FIG. 6 is a block diagram showing an embodiment of the optical receiver 103 shown in FIG. In FIG. 6, the transmission fiber 11
The input signal light from 1 is converted into an electric signal by the optical / electrical converter 112 and amplified by the amplifier 113. The amplified electric signal enters the main signal demodulator 114, but part of the amplified electric signal enters the low-pass filter 115, and only the sub-signal is extracted, and the sub-signal demodulation circuit 116 uses the repeater designation signal from the optical transmitter 102 and the optical amplification repeater. The in-repeater information from 101 is read and output. As a result, the operating state of each optical amplification repeater 101 can be monitored.

[0020]

As described above in detail, according to the present invention, only the optical amplification repeater instructed by the optical transmitter transmits the information in the repeater as a sub-signal and other optical amplification repeaters. Does not output a sub-signal, the deterioration of the main signal is limited to the amount when one sub-signal is superposed regardless of the number of optical amplification repeaters. Further, the optical receiver only needs to have one low-pass filter and one sub-signal demodulator.

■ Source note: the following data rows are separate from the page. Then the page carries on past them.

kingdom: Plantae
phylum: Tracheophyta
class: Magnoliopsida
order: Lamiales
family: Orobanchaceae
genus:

[Brief description of drawings]

FIG. 1 is a configuration diagram showing an optical amplification repeater according to an embodiment of the present invention.

FIG. 2 is a configuration diagram of a conventional optical amplification repeater.

FIG. 3 is a configuration diagram of a conventional optical receiver.

FIG. 4 is a system configuration diagram of an embodiment of the present invention.

FIG. 5 is a configuration diagram showing an optical transmitter according to an embodiment of the present invention.

FIG. 6 is a configuration diagram showing an optical receiver according to an embodiment of the present invention.

[Explanation of symbols]

 101 optical amplifier repeater 102 optical transmitter 103 optical receiver 104 transmission fiber

Claims (1)

Claim: What is claimed is: 1. A monitoring system for an optical amplification repeater in an optical transmission system, wherein an output signal light of an optical transmitter is transmitted to an optical receiver through a plurality of transmission fibers and an optical amplification repeater. The transmitter includes means for superimposing a first sub-signal for designating an optical amplification repeater on a main signal, converting the signal into signal light, and transmitting the signal light to a transmission fiber. The optical amplification repeater detects from the input signal light. When the first sub-signal designates its own station, the second sub-signal containing information in the repeater is used to modulate the drive current to the semiconductor optical amplifier that amplifies the input signal light. The optical receiver is provided with means for superimposing the sub-signal on the main signal of the input signal light and sending it to the transmission fiber, and the optical receiver includes means for detecting the second sub-signal from the input signal light and outputting the in-repeater information. Supervision of optical amplifier repeater characterized by having Method.